Theoretical Investigation of 3,4-Dihydropyrimidin-2(1H)-Ones Derivatives and in-Silico Biological Analysis

Noura Kichou; Anissa Amar; Nabila Guechtouli; Manel Taferguennit

doi:10.55549/epstem.1519244

Authors

Noura Kichou Author
Anissa Amar Author
Nabila Guechtouli Author
Manel Taferguennit Author

DOI:

https://doi.org/10.55549/epstem.1519244

Keywords:

DFT, ADMET properties, Drug likeness properties.

Abstract

3,4-Dihydropyrimidin-2(1H)-ones (DHPMs) are heterocyclic compounds with a pyrimidine moiety in the ring nucleus which, in recent decades, have aroused interest in medicinal chemistry due to their versatile biological activity. DHPMs possess a broad range of pharmacological activities and are widely used in pharmaceutical applications. The variety of pharmacological aspects associated with DHPM derivatives includes being potential anticancer, anti-inflammatory, antioxidant and antimicrobial agents as well as having antimalarial and antitubercular effects.
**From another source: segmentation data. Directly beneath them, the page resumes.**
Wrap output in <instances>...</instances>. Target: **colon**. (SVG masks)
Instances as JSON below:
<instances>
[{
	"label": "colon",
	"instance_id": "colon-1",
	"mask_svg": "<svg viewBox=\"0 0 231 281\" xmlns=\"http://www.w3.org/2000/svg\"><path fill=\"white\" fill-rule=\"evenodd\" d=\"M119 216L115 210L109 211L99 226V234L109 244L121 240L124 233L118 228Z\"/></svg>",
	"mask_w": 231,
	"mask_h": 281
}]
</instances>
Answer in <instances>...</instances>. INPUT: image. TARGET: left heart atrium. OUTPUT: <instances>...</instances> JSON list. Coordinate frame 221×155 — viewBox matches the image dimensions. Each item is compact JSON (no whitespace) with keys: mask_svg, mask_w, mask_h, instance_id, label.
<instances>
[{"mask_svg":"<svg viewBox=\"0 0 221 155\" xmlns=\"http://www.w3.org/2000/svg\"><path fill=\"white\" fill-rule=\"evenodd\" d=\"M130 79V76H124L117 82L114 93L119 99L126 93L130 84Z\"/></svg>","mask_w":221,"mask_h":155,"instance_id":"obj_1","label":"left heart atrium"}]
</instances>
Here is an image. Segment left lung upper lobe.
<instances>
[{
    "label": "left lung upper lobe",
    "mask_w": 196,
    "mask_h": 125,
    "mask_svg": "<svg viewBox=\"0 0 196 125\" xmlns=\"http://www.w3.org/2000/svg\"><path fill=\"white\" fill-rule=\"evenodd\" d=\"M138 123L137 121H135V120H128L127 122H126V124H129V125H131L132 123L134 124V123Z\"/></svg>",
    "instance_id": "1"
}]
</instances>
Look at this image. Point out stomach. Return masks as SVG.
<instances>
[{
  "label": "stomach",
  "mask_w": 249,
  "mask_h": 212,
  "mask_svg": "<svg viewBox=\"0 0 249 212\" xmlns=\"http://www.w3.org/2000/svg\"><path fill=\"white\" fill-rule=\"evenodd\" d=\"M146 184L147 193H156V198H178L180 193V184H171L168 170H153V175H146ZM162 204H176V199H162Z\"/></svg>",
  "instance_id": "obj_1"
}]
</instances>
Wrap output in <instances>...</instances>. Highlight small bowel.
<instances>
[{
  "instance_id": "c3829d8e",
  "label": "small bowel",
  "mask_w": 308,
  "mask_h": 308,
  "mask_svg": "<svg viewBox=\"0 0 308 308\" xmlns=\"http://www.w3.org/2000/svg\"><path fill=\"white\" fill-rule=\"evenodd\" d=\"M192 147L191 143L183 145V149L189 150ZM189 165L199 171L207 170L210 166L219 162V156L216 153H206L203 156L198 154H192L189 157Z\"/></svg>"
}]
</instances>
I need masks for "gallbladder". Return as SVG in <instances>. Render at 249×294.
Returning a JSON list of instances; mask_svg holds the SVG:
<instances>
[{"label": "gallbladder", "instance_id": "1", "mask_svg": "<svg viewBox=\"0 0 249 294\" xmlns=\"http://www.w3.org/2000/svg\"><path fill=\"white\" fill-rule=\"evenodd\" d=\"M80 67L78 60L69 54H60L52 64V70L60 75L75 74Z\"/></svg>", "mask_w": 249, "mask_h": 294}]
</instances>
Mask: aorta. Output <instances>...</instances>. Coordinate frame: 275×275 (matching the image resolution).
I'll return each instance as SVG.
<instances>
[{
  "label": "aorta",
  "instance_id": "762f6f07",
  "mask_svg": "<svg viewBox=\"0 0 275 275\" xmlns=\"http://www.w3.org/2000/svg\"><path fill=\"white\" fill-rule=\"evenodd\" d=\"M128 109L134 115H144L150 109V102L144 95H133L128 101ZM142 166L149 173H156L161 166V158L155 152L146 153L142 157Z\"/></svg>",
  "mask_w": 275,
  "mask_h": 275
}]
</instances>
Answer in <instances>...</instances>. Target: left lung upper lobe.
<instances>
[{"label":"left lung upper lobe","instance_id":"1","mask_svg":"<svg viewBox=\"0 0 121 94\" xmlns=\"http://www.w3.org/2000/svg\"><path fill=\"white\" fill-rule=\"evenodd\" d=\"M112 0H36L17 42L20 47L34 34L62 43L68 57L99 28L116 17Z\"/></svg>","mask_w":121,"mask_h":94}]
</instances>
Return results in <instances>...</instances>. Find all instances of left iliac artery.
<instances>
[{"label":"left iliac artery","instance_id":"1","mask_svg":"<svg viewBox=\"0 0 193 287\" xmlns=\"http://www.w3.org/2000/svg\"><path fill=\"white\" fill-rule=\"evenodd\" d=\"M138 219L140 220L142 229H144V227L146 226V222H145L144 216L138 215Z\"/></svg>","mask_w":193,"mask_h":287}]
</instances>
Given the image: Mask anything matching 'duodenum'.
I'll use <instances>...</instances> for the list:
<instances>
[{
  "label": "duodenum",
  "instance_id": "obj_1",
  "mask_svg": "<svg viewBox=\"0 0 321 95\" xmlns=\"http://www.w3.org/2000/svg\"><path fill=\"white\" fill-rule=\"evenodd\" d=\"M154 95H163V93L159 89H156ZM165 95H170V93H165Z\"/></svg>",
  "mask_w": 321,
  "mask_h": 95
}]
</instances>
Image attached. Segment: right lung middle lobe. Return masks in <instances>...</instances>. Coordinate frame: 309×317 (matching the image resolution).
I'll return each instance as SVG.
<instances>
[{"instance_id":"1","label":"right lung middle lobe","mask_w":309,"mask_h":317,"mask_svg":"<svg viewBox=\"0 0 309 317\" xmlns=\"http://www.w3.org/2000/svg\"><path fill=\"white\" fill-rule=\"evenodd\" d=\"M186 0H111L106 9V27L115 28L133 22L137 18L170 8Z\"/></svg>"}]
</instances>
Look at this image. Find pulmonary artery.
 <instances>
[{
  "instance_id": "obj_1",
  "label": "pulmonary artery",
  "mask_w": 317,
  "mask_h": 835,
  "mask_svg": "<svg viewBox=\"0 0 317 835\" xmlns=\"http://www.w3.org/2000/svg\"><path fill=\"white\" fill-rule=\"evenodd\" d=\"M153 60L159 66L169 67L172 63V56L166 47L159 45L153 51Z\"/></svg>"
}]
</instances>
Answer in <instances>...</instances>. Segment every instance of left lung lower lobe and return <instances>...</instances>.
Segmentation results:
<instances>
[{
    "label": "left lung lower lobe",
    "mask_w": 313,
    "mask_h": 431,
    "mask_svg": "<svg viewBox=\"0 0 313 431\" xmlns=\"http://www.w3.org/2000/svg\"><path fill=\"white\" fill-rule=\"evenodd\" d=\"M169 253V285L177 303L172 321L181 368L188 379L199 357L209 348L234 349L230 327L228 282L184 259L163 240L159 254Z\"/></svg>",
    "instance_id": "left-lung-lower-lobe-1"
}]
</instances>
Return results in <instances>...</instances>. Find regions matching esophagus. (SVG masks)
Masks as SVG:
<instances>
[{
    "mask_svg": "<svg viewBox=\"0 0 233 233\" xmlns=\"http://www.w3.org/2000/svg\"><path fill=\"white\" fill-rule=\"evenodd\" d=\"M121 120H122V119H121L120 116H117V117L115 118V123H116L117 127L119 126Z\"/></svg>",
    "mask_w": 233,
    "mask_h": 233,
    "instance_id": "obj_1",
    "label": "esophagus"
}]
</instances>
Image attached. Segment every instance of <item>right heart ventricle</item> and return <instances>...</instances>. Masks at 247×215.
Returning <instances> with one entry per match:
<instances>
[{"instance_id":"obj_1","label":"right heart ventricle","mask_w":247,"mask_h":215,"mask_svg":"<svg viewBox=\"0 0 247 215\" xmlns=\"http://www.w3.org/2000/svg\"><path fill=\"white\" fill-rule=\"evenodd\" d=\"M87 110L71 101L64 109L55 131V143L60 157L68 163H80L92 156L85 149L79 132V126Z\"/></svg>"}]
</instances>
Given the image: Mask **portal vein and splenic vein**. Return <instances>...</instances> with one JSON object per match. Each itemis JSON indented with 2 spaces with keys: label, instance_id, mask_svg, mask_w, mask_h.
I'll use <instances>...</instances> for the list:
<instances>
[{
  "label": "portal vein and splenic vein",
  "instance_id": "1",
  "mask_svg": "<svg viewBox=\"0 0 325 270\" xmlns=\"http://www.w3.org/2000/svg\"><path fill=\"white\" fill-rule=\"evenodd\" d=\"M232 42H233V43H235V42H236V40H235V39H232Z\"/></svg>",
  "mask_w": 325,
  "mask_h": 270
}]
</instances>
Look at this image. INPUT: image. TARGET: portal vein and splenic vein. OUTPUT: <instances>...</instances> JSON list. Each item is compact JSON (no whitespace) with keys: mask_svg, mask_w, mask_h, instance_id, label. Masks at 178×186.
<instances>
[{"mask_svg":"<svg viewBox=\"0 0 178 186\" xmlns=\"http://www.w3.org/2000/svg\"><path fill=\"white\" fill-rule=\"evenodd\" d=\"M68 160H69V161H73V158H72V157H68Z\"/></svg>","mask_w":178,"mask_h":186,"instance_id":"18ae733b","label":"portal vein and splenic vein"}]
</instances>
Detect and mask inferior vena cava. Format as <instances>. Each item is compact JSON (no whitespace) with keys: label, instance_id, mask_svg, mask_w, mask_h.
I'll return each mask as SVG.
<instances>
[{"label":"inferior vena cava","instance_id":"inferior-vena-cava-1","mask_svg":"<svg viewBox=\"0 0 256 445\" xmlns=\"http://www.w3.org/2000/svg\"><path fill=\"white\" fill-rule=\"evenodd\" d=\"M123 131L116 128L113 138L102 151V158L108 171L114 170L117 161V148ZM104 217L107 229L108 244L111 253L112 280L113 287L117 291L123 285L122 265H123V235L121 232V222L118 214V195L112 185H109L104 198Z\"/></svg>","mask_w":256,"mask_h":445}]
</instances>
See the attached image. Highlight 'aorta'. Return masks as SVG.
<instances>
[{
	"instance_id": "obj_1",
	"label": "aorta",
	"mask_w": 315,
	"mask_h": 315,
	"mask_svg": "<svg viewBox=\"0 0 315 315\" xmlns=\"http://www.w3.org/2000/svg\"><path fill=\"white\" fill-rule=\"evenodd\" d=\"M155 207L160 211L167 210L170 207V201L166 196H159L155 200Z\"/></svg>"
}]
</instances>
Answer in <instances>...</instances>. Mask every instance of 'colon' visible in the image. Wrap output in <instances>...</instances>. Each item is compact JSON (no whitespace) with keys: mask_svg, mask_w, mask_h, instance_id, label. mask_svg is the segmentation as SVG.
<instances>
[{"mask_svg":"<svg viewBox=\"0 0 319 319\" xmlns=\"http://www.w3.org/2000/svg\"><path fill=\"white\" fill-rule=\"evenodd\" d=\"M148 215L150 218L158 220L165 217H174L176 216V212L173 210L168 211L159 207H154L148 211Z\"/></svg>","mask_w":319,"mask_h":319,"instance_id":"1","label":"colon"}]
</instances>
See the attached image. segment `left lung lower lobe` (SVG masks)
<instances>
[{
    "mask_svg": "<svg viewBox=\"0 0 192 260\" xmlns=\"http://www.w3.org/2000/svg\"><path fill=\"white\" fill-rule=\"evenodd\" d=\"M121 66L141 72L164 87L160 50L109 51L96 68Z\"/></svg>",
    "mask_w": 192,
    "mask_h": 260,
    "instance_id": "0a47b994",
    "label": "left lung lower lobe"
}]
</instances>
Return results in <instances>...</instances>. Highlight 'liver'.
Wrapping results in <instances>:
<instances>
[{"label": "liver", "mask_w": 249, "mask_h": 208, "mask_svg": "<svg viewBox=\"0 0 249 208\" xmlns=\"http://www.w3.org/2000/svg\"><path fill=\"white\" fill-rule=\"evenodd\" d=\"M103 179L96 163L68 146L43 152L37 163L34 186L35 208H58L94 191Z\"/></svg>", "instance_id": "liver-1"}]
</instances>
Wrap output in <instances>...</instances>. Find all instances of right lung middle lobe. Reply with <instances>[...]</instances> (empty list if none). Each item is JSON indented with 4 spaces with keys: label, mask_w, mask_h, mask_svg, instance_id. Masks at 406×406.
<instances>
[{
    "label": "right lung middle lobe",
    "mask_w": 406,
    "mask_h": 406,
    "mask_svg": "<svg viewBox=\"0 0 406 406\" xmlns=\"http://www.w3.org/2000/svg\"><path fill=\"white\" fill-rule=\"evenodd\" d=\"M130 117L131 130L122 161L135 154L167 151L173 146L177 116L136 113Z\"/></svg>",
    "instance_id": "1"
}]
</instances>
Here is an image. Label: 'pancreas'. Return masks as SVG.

The 3,4-dihydropyrimidin-2 (1H) -ones derivatives were synthesized by the Bigineli method, which consists of an easy reaction that is widely used in organic synthesis, which occurs in a single step to obtain multifunctional heterocycles. The geometry of all the products are optimized using density functional theory method at the B3LYP/6-311G(d,p) level of theory using gaussian09 suit of programs. Quantum chemical parameters have been determined and examined. Molecular electrostatic surface potential (MESP) plot analysis has simulated in order to determine the predominantly reactive sites of nucleophilic or electrophilic attacks. On the other hand, global reactivity descriptors are calculated in the framework of conceptual DFT, to shed light to the more reactive molecule. The in-silico biological properties of compounds have been calculated and discussed.